2025 New Treatment Accelerator - Dr. Belinda Lee

The presence of tumour DNA in the blood (also known as circulating tumour DNA,  ctDNA) has been shown to be a power predictor of cancer recurrence. In an earlier  study, DYNAMIC-Pancreas trial, our team showed that 41% of pancreatic cancer  patients still had evidence of tumour DNA in the blood even after completing curative  surgery. The presence of residual tumour DNA in the blood led to the recurrence of the  pancreatic cancer within 13 months of their surgery in most cases. Patients with none  or lower levels of tumour DNA in the blood had better and longer survival outcomes  than those where tumour DNA was detected in the blood after surgery and/ or after the  completion of post-surgery chemotherapy treatments. To address this problem, we are  proposing a new clinical trial called the DISCOVERY-P trial. 

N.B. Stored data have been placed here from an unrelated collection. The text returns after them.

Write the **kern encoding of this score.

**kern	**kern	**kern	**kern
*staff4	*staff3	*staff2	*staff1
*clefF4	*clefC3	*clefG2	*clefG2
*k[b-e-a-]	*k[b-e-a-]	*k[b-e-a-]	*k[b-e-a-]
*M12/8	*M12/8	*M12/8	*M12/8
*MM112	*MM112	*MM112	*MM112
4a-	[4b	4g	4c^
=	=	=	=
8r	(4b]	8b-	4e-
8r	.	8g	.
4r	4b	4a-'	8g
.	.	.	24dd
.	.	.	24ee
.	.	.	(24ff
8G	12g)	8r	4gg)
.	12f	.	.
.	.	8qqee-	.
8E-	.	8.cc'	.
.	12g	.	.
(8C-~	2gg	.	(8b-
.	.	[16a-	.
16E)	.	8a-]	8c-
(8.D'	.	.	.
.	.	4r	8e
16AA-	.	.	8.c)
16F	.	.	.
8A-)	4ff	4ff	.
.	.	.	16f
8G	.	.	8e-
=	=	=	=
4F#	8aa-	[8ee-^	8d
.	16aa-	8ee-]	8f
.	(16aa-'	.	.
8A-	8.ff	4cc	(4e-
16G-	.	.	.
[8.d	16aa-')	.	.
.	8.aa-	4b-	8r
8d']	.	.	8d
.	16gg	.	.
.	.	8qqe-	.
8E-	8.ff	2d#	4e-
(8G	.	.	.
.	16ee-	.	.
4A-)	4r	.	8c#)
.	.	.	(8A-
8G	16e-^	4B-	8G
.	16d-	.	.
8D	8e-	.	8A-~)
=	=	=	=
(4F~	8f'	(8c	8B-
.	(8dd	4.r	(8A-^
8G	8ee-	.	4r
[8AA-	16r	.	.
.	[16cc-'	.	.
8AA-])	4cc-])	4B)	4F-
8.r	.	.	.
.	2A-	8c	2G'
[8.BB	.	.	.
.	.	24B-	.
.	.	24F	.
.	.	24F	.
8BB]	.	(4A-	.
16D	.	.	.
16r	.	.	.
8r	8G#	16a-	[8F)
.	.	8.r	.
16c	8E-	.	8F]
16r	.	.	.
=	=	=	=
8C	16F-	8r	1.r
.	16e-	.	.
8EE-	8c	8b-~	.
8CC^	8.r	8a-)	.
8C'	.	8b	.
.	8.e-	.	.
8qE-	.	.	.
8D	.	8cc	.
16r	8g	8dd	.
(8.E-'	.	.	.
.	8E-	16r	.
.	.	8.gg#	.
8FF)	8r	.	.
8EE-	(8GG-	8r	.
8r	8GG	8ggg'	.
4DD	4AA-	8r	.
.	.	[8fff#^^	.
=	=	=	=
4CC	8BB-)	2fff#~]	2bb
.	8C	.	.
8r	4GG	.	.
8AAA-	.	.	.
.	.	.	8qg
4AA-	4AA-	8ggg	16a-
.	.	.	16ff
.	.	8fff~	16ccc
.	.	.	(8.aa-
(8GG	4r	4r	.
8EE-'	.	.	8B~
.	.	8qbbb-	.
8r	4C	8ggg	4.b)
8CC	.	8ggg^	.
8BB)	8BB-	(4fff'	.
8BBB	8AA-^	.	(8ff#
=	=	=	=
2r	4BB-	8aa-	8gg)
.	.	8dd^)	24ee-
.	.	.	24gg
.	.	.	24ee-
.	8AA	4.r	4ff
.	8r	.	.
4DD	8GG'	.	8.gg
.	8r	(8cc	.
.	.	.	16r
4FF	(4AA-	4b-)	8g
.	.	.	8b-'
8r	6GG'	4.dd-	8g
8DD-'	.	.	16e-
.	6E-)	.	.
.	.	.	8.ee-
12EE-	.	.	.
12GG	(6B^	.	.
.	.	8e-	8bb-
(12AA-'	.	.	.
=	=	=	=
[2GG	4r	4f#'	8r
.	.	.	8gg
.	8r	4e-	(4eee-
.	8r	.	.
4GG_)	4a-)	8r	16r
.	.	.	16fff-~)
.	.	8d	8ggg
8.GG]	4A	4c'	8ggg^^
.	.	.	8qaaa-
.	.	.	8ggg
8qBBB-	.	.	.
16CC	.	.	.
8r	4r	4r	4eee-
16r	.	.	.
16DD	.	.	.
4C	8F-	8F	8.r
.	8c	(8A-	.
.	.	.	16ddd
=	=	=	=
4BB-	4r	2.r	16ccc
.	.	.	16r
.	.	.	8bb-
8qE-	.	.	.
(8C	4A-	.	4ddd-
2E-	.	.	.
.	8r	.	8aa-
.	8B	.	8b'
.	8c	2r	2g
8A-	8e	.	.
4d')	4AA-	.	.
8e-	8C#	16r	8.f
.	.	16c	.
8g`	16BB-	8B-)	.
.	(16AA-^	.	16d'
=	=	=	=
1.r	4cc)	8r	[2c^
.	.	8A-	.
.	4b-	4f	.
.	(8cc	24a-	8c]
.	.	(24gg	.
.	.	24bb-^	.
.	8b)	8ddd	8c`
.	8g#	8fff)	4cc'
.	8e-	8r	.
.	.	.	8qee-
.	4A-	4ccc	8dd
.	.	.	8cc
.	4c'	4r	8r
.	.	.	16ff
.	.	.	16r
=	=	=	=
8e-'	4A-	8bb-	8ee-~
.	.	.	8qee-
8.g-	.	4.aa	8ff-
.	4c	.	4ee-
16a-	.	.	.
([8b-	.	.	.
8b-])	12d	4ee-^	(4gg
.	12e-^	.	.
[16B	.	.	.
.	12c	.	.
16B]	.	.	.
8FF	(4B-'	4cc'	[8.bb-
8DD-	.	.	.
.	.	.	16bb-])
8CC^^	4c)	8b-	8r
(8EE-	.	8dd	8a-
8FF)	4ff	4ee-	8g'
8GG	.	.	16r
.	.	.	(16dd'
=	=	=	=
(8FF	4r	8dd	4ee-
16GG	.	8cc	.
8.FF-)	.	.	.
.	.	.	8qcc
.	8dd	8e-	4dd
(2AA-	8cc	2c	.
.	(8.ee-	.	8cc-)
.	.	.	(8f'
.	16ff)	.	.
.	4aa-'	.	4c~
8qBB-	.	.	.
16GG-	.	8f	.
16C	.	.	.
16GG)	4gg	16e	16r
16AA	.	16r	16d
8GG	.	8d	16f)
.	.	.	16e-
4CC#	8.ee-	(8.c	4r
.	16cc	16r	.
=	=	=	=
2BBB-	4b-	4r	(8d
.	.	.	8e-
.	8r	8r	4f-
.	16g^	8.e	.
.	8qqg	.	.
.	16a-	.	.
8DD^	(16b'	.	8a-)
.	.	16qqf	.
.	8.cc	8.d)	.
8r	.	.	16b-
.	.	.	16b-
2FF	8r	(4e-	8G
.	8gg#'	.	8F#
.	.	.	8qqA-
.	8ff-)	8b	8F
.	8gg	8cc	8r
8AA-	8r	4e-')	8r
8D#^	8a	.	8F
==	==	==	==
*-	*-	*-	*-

The DISCOVERY-P clinical trial will use the existing PURPLE pancreatic cancer registry  platform combined with this new strategy and blood test to detect tiny amounts of  tumour DNA in the blood after patients have completed curative surgery for pancreatic  cancer. This study will investigate if changing treatment based on the detection of these  tiny amounts of tumour DNA in the blood can inform treatment management and  improve survival outcomes for patients with pancreatic cancer following surgery. 

This new treatment strategy looking for tiny amounts of tumour DNA in the blood is also  known as minimal residual disease (MRD). Using this new technology and blood test to  detect for tumour in the blood (circulating tumour DNA, ctDNA) and treating patients  based on the MRD levels in the blood has the potential to guide treatment selection  more accurately and to accelerate the evaluation of new drug treatments for pancreatic  cancer.